Posted at 8:58 PM, May 12, 2014
and last updated 2014-05-12 22:01:17-04

MUSKEGON TOWNSHIP, Mich. (May 12, 2014) — Richard and Sara Hancock moved into their home on April 15th with their
baby boy Royce. It was a new beginning.

However, despite positive inspections, they said the day they signed on the dotted line for the once-foreclosed home, they found flooding.

“It was about a foot of water in the crawl space,” Richard Hancock said.

He explained, “It’s coming right through the ground and through the foundation.”

Hancock has had to toss the furnace and buy another one for $2,000. He said his sump pump has been motoring for weeks.

“It’s about 3 to 5 gallons every minute,” Hancock said.

The water flows right into the drainage ditch in front of his home.

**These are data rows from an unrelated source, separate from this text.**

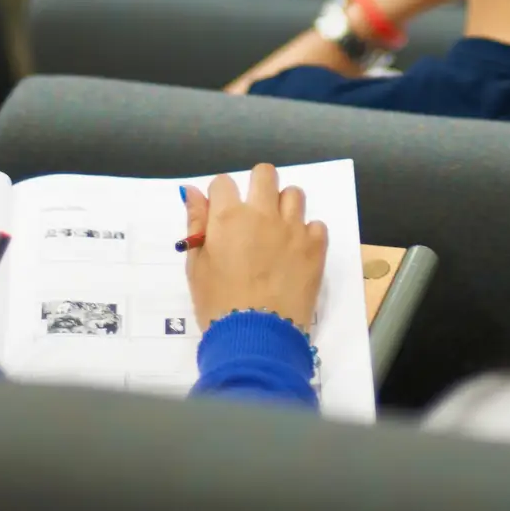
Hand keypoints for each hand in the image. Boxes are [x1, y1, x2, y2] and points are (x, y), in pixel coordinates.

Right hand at [183, 165, 327, 331]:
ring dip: (284, 207)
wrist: (257, 337)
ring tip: (277, 232)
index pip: (223, 182)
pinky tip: (296, 253)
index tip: (222, 214)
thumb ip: (196, 225)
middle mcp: (263, 213)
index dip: (221, 196)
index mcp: (229, 217)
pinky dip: (307, 234)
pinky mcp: (316, 246)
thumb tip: (193, 192)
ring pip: (294, 194)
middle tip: (254, 213)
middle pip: (265, 173)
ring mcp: (293, 228)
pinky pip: (316, 225)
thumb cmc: (218, 304)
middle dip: (258, 186)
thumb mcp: (196, 266)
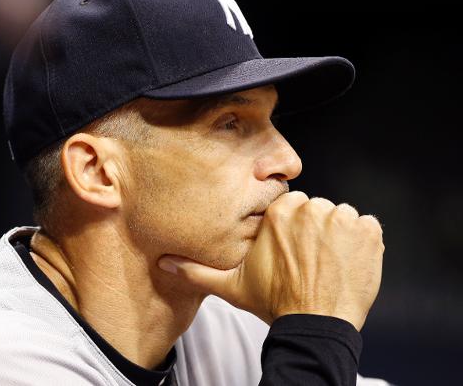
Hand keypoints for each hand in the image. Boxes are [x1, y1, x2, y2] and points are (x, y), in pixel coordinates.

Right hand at [158, 191, 384, 330]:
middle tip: (310, 262)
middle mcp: (310, 208)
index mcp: (279, 213)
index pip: (291, 207)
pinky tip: (348, 264)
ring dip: (340, 237)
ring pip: (342, 218)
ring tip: (329, 265)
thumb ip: (198, 270)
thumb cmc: (274, 303)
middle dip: (316, 232)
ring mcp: (342, 218)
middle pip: (317, 210)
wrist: (315, 325)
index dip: (292, 230)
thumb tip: (164, 263)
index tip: (292, 252)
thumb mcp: (231, 285)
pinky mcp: (369, 232)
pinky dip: (363, 243)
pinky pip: (368, 227)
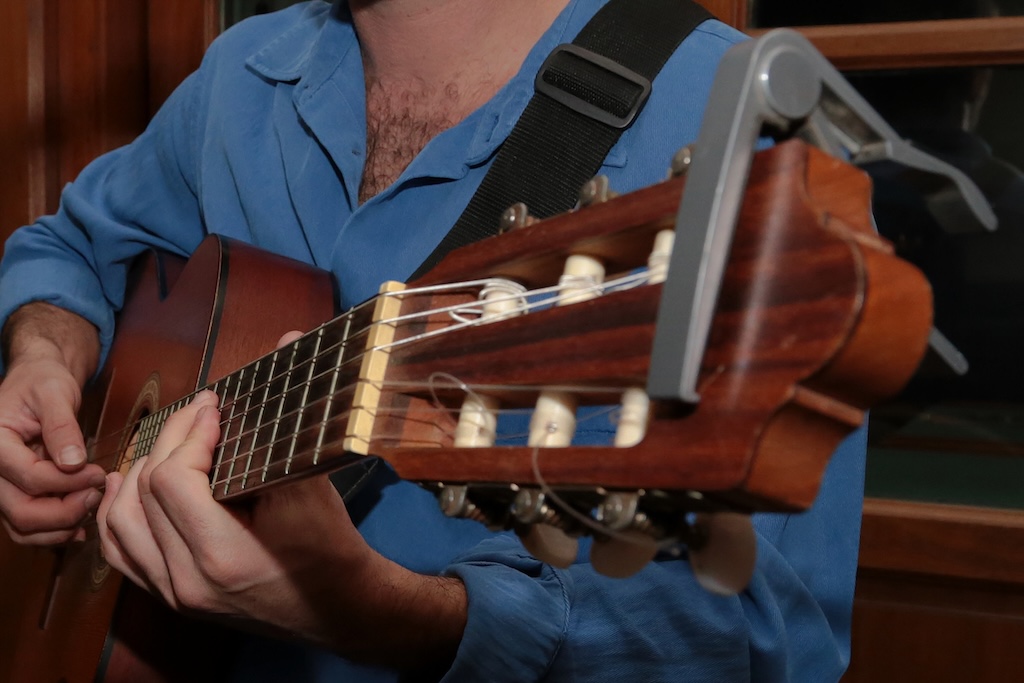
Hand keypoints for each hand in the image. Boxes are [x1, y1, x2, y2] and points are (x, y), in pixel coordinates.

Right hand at [0, 349, 105, 544]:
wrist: (37, 382)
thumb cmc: (43, 382)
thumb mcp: (55, 393)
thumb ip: (62, 426)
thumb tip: (74, 463)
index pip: (30, 477)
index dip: (69, 482)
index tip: (100, 473)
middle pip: (22, 512)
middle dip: (66, 511)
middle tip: (98, 495)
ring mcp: (2, 486)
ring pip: (23, 527)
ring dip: (61, 527)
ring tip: (92, 505)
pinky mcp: (15, 494)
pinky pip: (29, 526)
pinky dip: (55, 530)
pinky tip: (82, 522)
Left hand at [98, 334, 468, 670]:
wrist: (340, 607)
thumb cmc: (332, 548)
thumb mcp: (312, 486)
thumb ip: (286, 417)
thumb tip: (289, 339)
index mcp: (224, 556)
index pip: (172, 482)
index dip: (189, 434)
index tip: (216, 409)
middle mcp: (188, 581)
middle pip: (142, 496)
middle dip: (168, 441)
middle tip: (199, 412)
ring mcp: (175, 594)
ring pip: (119, 526)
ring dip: (136, 475)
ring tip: (167, 443)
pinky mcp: (172, 597)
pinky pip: (122, 554)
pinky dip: (119, 514)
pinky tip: (128, 486)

The water in the ditch appears stagnant, as if it is failing to flow through culverts along the street and around the corner into a larger drain. Hancock showed me as we walked the route.

“I dug this two foot trench get to the water to move,” Hancock said.

He’s done alot of clearing in the ditches along both streets. He and his wife say they’ve called the township and the drain commission.

“And I’ve went down to the road commission. I’ve actually sent service requests in,” he explained.

After a week of inaction, they turned to the FOX 17 Problem Solvers for help.

“The road commission does maintain the ditches, however, if there’s an existing ditch and the water is on the property, we are not in the business to drain properties.
We’re in the business for draining roads,” Lauri Peterson, with the Muskegon County Road Commission said.

Muskegon maintenance superintendent Lauri Peterson said this is also a problem on other streets in the county.
She said if a “driveway culvert” is blocked or broken, it’s the homeowners responsibility to clear it or have it fixed.

The problem arises when homeowners aren’t willing to comply and that prolongs the backup.

“We will knock on the door and try to get them to clean out their drive culvert,” Peterson said.

If it’s a crushed culvert, she said the road commission can force the issue since it could create a problem for the roads.
She told me she is requesting that an employee go check out the problem on Hancock’s street.

“I just don’t want (Royce) to have to worry about mold,” Hancock said that’s his biggest worry.

Hancock has no plans to sell the property. He just wants to do what he can to get the problem fixed.